A legislação brasileira permite que, em determinadas situações, um credor consiga desconsiderar a personalidade jurídica da empresa que lhe deve dinheiro, para assim fazer sua pretensão executiva alcançar o patrimônio dos sócios da empresa. No Código Civil, a situação é regida pelo artigo 50. No Código de Defesa do Consumidor, é regida pelo artigo 28. Em torno disso, foram desenvolvidas as teorias que tratam desse importante tema, que é a Desconsideração da Personalidade Jurídica.
Em termos processuais, para que um credor possa redirecionar sua pretensão contra os sócios da empresa, é necessário que ele inicie um novo processo, chamado de Incidente de Desconsideração da Personalidade Jurídica, regulado pelo artigo 133, do Código de Processo Civil.
Considerando que o processo de execução contra a empresa dure anos e anos…, quantos anos teria o credor para pedir a Desconsideração da Personalidade Jurídica e direcionar seu pedido aos sócios? No contexto de o credor não ter deixado o processo contra a empresa ser extinto, esse credor tem “todo o tempo do mundo”! Isso mesmo, o prazo para pedir a Desconsideração da PJ não existe. É imprescritível. Essa é a orientação do Superior Tribunal de Justiça.
Diz o STJ: “Nos termos do entendimento desta Corte Superior, o pedido de desconsideração da personalidade jurídica, quando preenchidos os requisitos da medida, poderá ser realizado a qualquer tempo, não se submetendo, à míngua de previsão legal, a prazos decadenciais ou prescricionais” (AgInt no REsp n. 2.033.259/PR, DJe de 29/2/2024.)
Sem adentrar nos motivos que nos levam a entender que esta posição está equivocada e que deveria ser alterada, o foco do presente artigo é traçar um comparativo com uma situação bastante semelhante, que o próprio STJ julga de maneira distinta.

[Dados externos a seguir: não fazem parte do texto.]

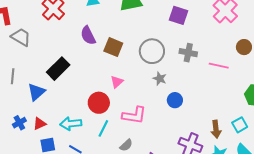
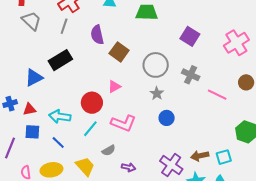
gray line: (13, 76) -> (64, 26), moved
brown arrow: (216, 129) -> (200, 156), turned 72

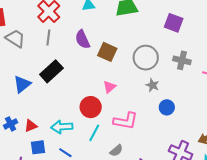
blue triangle: (34, 78) -> (22, 84), moved

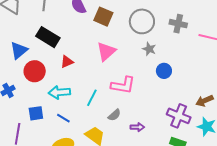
black rectangle: (51, 71) -> (48, 37), turned 75
pink triangle: (109, 87) -> (106, 51), size x1.5
red circle: (91, 107) -> (35, 71), moved
red triangle: (31, 126) -> (67, 62), moved

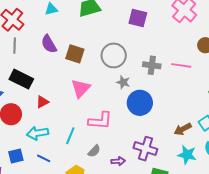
gray cross: (178, 24) -> (152, 65), moved
blue circle: (164, 71) -> (140, 103), size x1.6
purple cross: (179, 116) -> (145, 149), moved

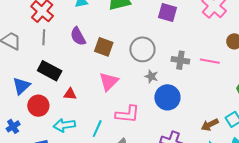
red triangle: (42, 102) -> (70, 94), turned 32

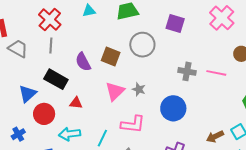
purple semicircle: (78, 36) -> (83, 62), moved
gray circle: (142, 49) -> (142, 45), moved
gray star: (151, 76) -> (139, 89), moved

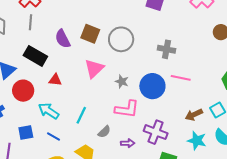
gray circle: (142, 45) -> (121, 39), moved
pink line: (216, 73) -> (181, 78), moved
gray star: (139, 89) -> (122, 82), moved
pink L-shape: (133, 124) -> (127, 109), moved
cyan arrow: (70, 134) -> (49, 111), turned 40

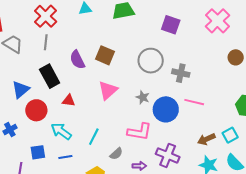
gray circle: (121, 39) -> (151, 61), moved
black rectangle: (35, 56) -> (50, 76), turned 30
gray star: (122, 82) -> (143, 97), moved
blue line: (53, 136) -> (65, 157), turned -40

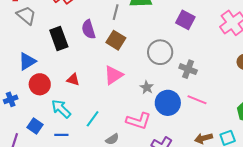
gray line: (46, 42) -> (116, 12), moved
purple semicircle: (77, 60) -> (88, 29), moved
black rectangle: (50, 76) -> (59, 38), moved
blue square: (38, 152) -> (35, 126), turned 35

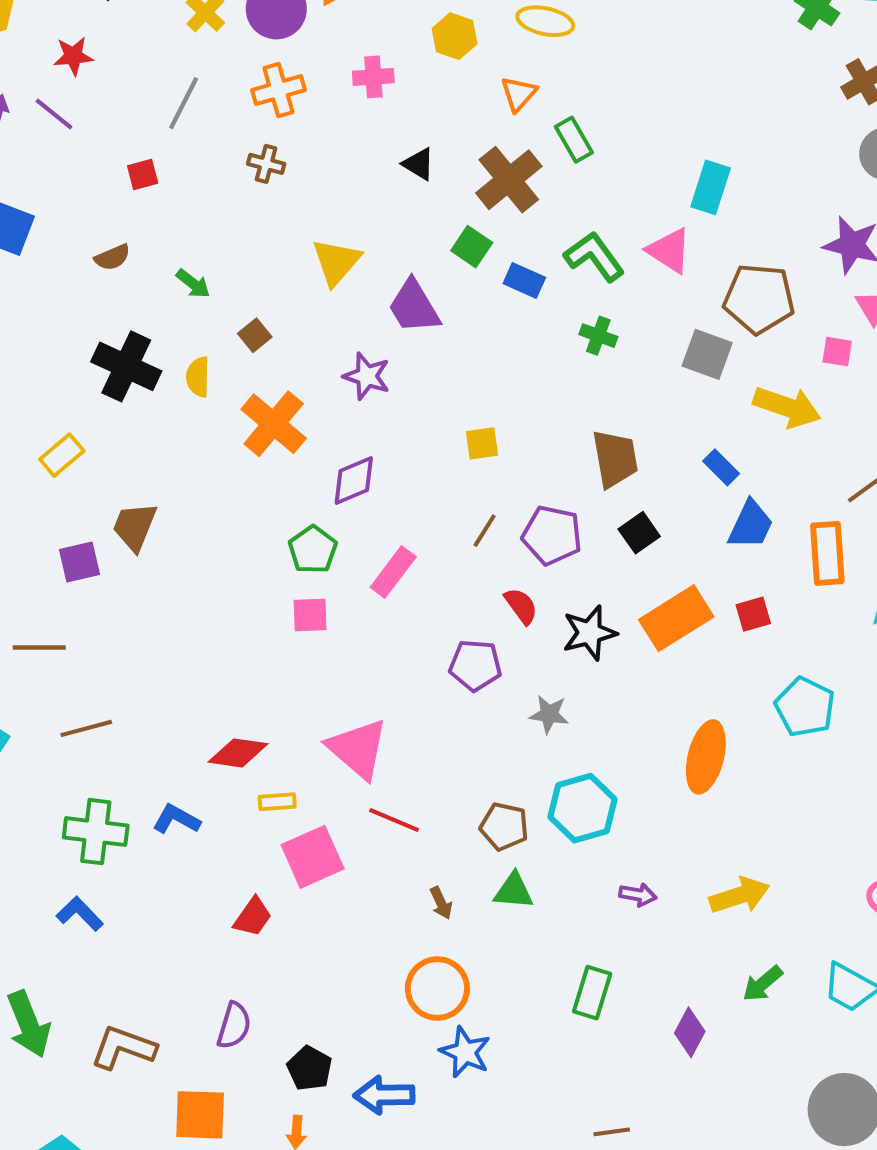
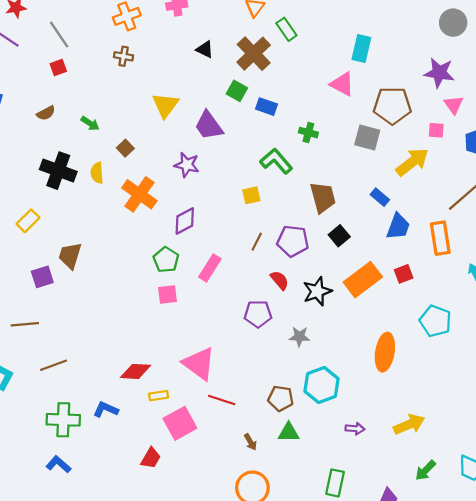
gray line: (184, 103) -> (59, 35), moved, turned -56
green L-shape: (594, 256) -> (276, 161), moved
yellow arrow: (787, 407) -> (412, 162), turned -52

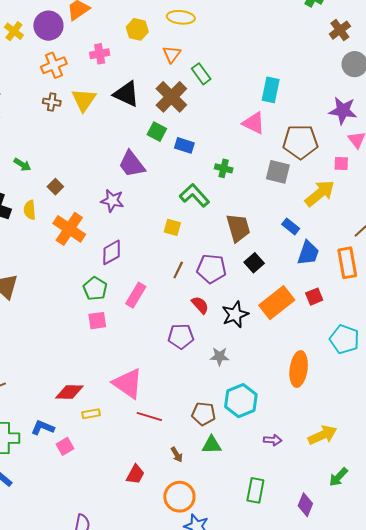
black triangle: (205, 49) -> (126, 94), size x1.6
yellow triangle: (165, 105) -> (84, 100), moved
yellow square: (251, 195) -> (172, 227), turned 30
pink square: (180, 423) -> (65, 446), moved, size x0.6
red trapezoid: (151, 458) -> (135, 474), moved

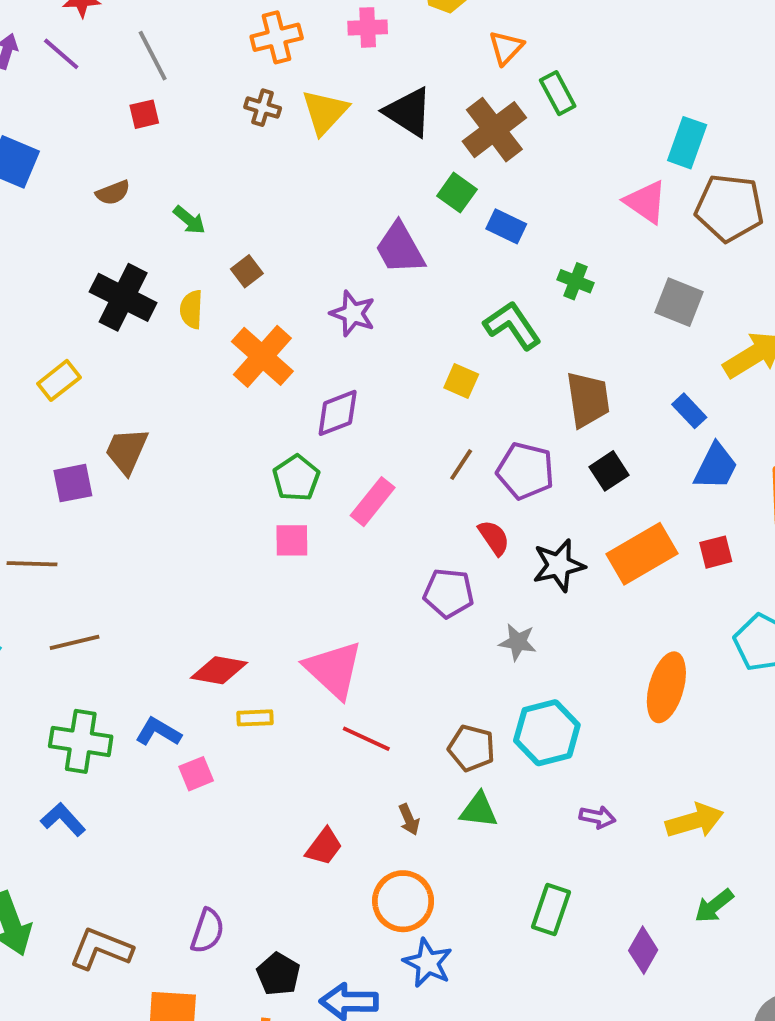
brown pentagon: (300, 142) -> (729, 208), moved

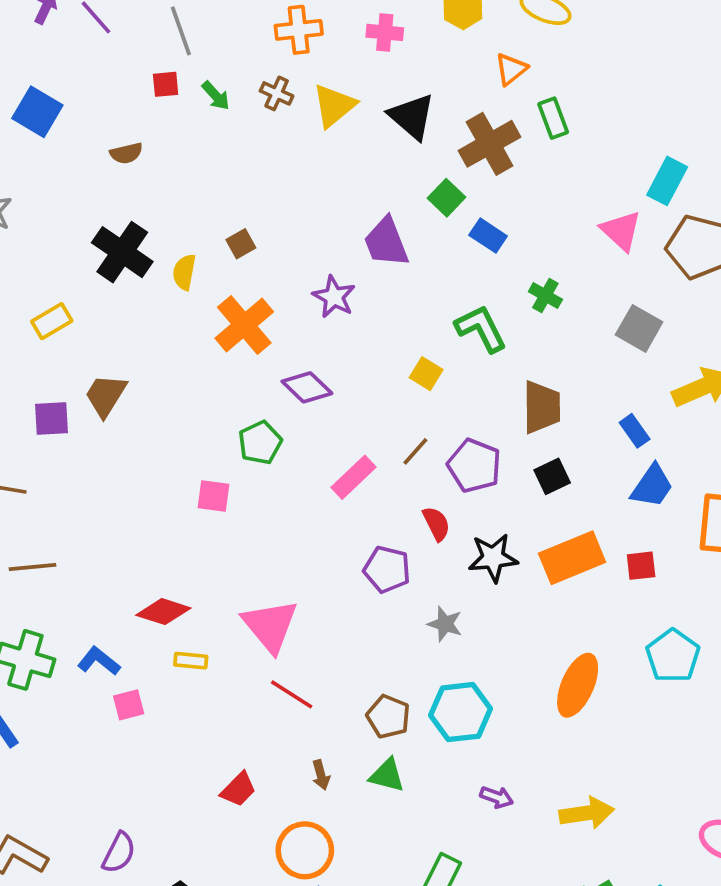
green arrow: (189, 220) -> (216, 96), moved
purple diamond: (338, 413) -> (307, 387), turned 57
pink rectangle: (373, 502) -> (353, 477), moved
pink square: (292, 540) -> (213, 496), moved

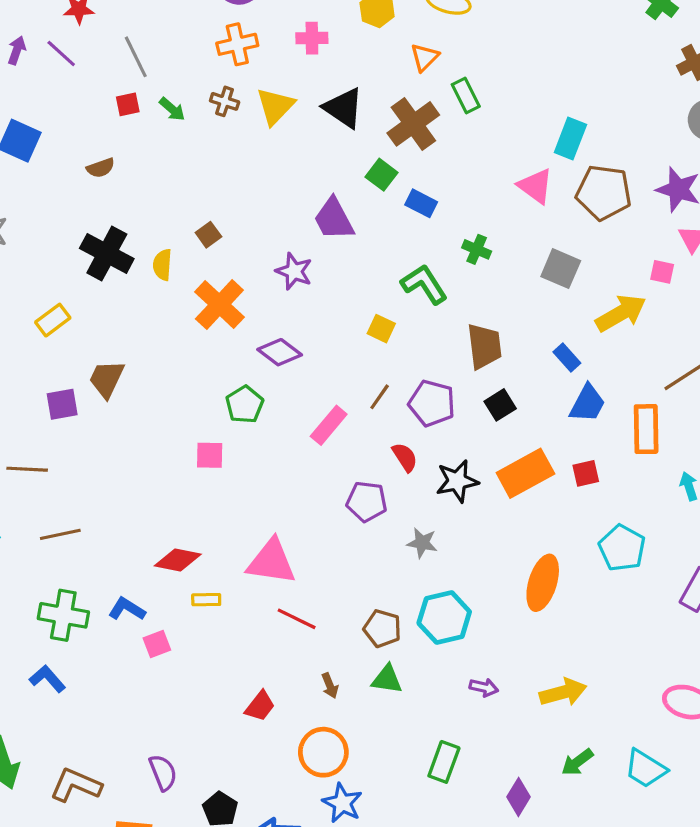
pink triangle: (270, 626) -> (271, 562), turned -36
purple semicircle: (119, 853) -> (163, 773), turned -42

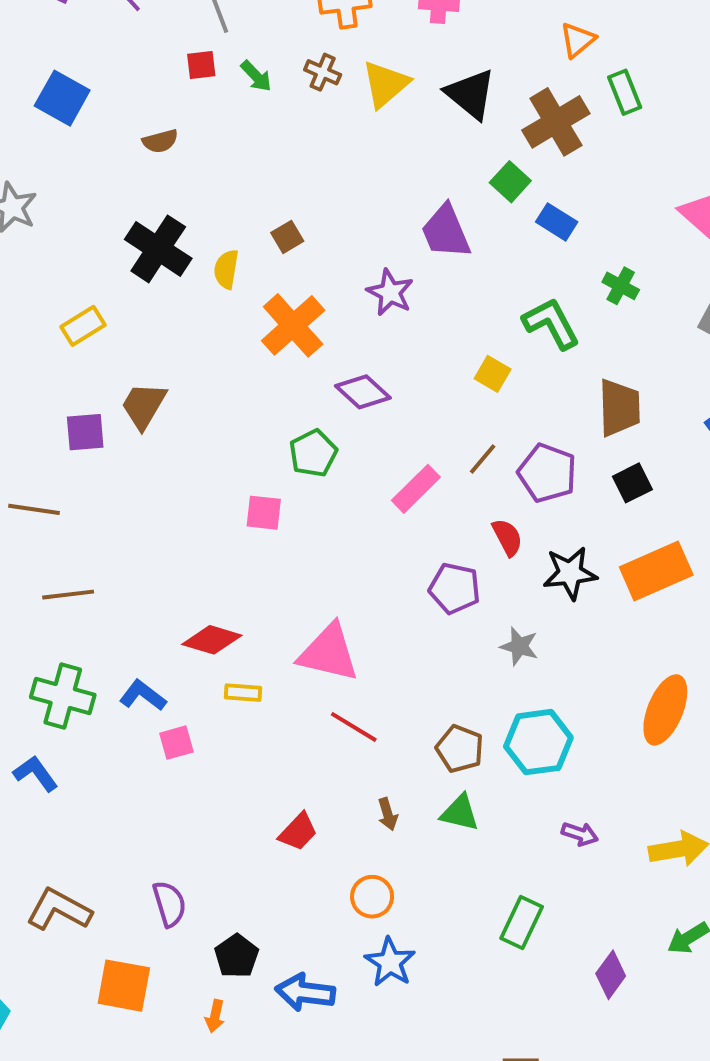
orange circle: (323, 752) -> (372, 897), size x0.7

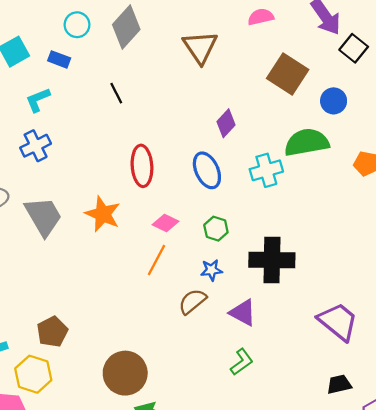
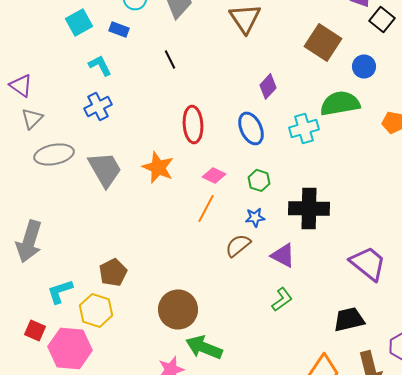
cyan L-shape: (38, 100) -> (100, 65), turned 85
black trapezoid: (339, 384) -> (349, 319), moved, size x1.4

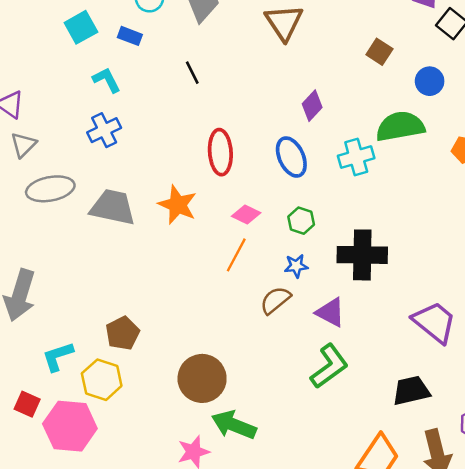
brown square: (323, 42) -> (379, 52), size x0.6
gray trapezoid: (105, 169) -> (113, 207), turned -48
green L-shape: (282, 299) -> (329, 366), size x1.5

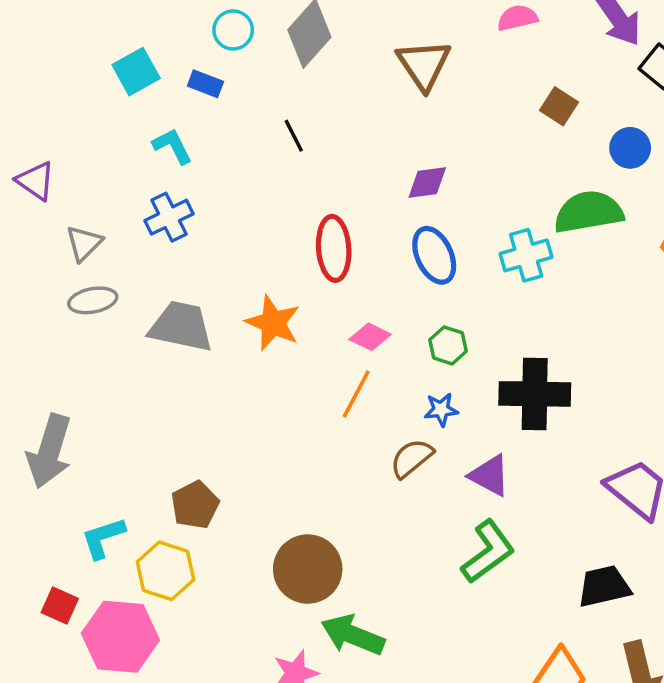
purple diamond: (312, 106) -> (427, 183), moved, turned 40
gray triangle: (23, 145) -> (84, 243), moved
gray ellipse: (50, 189) -> (93, 300), size x0.7

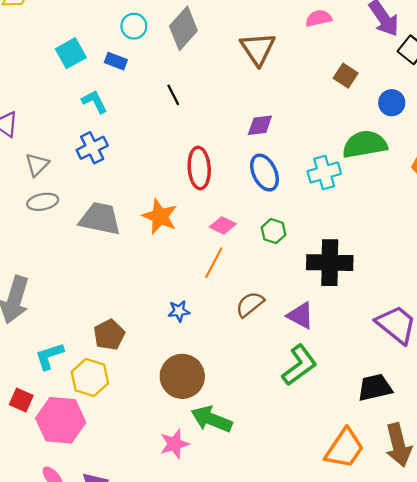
blue star: (441, 410) -> (179, 311), moved

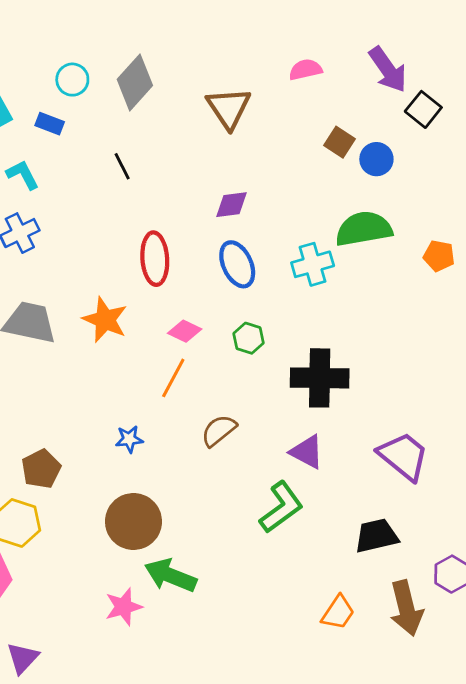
blue circle: (392, 103) -> (376, 159), moved
purple triangle: (301, 316) -> (307, 452), moved
orange trapezoid: (344, 448) -> (338, 612), size x0.7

É caso de Execuções Fiscais. Quando a empresa não paga seus débitos fiscais, o Estado tem o facilitador de sequer precisar de um Incidente de Desconsideração da PJ, podendo apenas pedir, por simples petição, o redirecionamento da Execução Fiscal contra os sócios. E, assim, o sócio pessoa física virá “executado” e, então, seu patrimônio pessoal pode ser atingido.
O detalhe é que, para que se possa pedir o redirecionamento da Execução Fiscal aos sócios, o Estado tem prazo de 5 anos, a contar da data da citação da empresa no processo (ou, se o pedido for motivado em ato de fraude e que tenha sido posterior à citação, então o prazo conta da data do ato de fraude). Essa é a orientação do STJ, julgada em recurso repetitivo (Recurso Especial nº 1.201.993/SP), que formou o Tema 444.
Identificando-se alguma semelhança entre os temas (mas evidentemente sem ignorar que não são iguais – Tema 1209), não se pode deixar de notar a diferença de tratamento do STJ. Na prática, para que um credor civil busque a Desconsideração da PJ devedora e atinja o patrimônio dos sócios, não há prazo, sendo caso de imprescritibilidade. Já para que o credor fiscal redirecione sua pretensão executiva, a fim de não ficar limitado ao patrimônio da empresa devedora e poder atingir o patrimônio dos sócios, aí há prazo, e é de 5 anos.
É só mais um exemplo de incoerência do Judiciário.